=== Extracted text ===
To allow other devices on your local network to use the tunnel:

```json
{
  "socks_host": "0.0.0.0",
  "socks_port": 1080,
  ...
}
```

Other devices connect to `YOUR_LOCAL_IP:1080` as their SOCKS5 proxy.

> ⚠️ Only do this on trusted networks — any LAN device can consume your Apps Script quota.

---

## Troubleshooting

### Pre-flight check fails at startup

The client runs automatic checks. Match error message to cause:

| Error | Likely Cause | Fix |
|-------|-------------|-----|
| `relay healthy` fails | Apps Script unreachable | Check deployment ID, redeploy script |
| `AES key mismatch` | `tunnel_key` differs between client/server | Copy exact same key to both configs |
| Connection refused on `curl healthz` | Port 8443 blocked | `ufw allow 8443/tcp` + cloud firewall rule |
| `script_keys` empty | Forgot to paste deployment ID | Deploy Apps Script → copy Deployment ID |

### Apps Script quota exhausted

```
Symptom: tunnel stops working, resets ~10:30 AM Iran time (GMT+3:30)
Fix: Add more deployment IDs to script_keys array
```

Each deployment: ~20,000 calls/day. Client polls ~1/second idle.

### Server not receiving traffic

```bash
# On VPS: verify server is listening
ss -tlnp | grep 8443

# Test healthz endpoint locally on VPS
curl localhost:8443/healthz

# Test from external (your machine)

=== Exercise requirements ===
a – According to the tunnel troubleshooting text, how many calls per day does each Apps Script deployment allow?
b – Duplicate the part of the tunnel troubleshooting text between "To allow other" and "Apps Script quota.", inclusive.
These rows come from a separate source.

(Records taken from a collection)
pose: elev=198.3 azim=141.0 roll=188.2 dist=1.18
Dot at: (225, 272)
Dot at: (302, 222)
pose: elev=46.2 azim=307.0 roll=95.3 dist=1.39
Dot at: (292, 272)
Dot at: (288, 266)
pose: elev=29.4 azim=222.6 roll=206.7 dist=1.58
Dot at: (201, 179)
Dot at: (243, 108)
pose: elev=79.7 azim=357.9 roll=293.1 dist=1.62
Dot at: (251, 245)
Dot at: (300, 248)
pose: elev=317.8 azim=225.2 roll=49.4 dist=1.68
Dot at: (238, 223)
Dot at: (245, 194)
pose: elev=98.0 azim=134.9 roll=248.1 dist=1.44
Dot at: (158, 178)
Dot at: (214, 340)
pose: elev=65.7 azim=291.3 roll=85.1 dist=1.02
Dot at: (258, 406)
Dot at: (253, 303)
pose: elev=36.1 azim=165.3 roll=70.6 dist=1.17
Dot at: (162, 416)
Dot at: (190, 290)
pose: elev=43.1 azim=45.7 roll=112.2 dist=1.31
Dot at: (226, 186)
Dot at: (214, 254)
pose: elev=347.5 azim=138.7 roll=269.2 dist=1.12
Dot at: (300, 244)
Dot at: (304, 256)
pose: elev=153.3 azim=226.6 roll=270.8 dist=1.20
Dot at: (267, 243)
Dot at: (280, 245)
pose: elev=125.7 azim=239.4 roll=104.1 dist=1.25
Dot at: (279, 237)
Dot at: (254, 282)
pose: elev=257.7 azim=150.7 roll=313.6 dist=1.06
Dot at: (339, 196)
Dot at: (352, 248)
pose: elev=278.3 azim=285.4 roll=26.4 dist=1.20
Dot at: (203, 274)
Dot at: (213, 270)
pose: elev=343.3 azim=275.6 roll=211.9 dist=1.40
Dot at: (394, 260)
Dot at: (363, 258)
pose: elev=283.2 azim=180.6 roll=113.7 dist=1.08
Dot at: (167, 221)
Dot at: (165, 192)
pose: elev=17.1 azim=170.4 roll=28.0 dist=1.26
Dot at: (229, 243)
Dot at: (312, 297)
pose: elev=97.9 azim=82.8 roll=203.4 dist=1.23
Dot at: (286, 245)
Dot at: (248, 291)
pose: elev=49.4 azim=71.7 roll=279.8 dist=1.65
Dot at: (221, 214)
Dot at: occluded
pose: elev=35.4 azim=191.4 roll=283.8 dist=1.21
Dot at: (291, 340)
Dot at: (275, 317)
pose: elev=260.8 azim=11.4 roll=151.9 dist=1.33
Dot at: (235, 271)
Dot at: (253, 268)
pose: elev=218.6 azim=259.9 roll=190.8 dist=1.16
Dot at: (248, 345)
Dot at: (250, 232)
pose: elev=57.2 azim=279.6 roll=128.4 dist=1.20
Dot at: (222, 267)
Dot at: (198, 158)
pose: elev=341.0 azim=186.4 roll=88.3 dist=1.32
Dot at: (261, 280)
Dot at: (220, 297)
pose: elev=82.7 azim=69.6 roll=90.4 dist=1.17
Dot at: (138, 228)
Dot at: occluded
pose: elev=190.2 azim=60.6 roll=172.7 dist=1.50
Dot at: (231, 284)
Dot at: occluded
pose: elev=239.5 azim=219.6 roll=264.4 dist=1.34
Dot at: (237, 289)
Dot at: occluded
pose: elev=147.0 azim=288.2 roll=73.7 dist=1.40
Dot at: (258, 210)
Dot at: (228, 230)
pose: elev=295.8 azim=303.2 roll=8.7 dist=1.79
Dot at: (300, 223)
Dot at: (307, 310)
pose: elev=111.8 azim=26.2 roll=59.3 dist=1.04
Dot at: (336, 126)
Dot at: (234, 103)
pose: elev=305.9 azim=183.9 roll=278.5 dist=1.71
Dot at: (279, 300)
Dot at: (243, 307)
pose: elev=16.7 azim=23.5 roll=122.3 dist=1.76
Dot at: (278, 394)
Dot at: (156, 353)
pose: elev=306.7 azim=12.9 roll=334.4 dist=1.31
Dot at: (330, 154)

=== Answers to each task ===
a – About 20,000 calls per day.

b –
To allow other devices on your local network to use the tunnel:

```json
{
  "socks_host": "0.0.0.0",
  "socks_port": 1080,
  ...
}
```

Other devices connect to `YOUR_LOCAL_IP:1080` as their SOCKS5 proxy.

> ⚠️ Only do this on trusted networks — any LAN device can consume your Apps Script quota.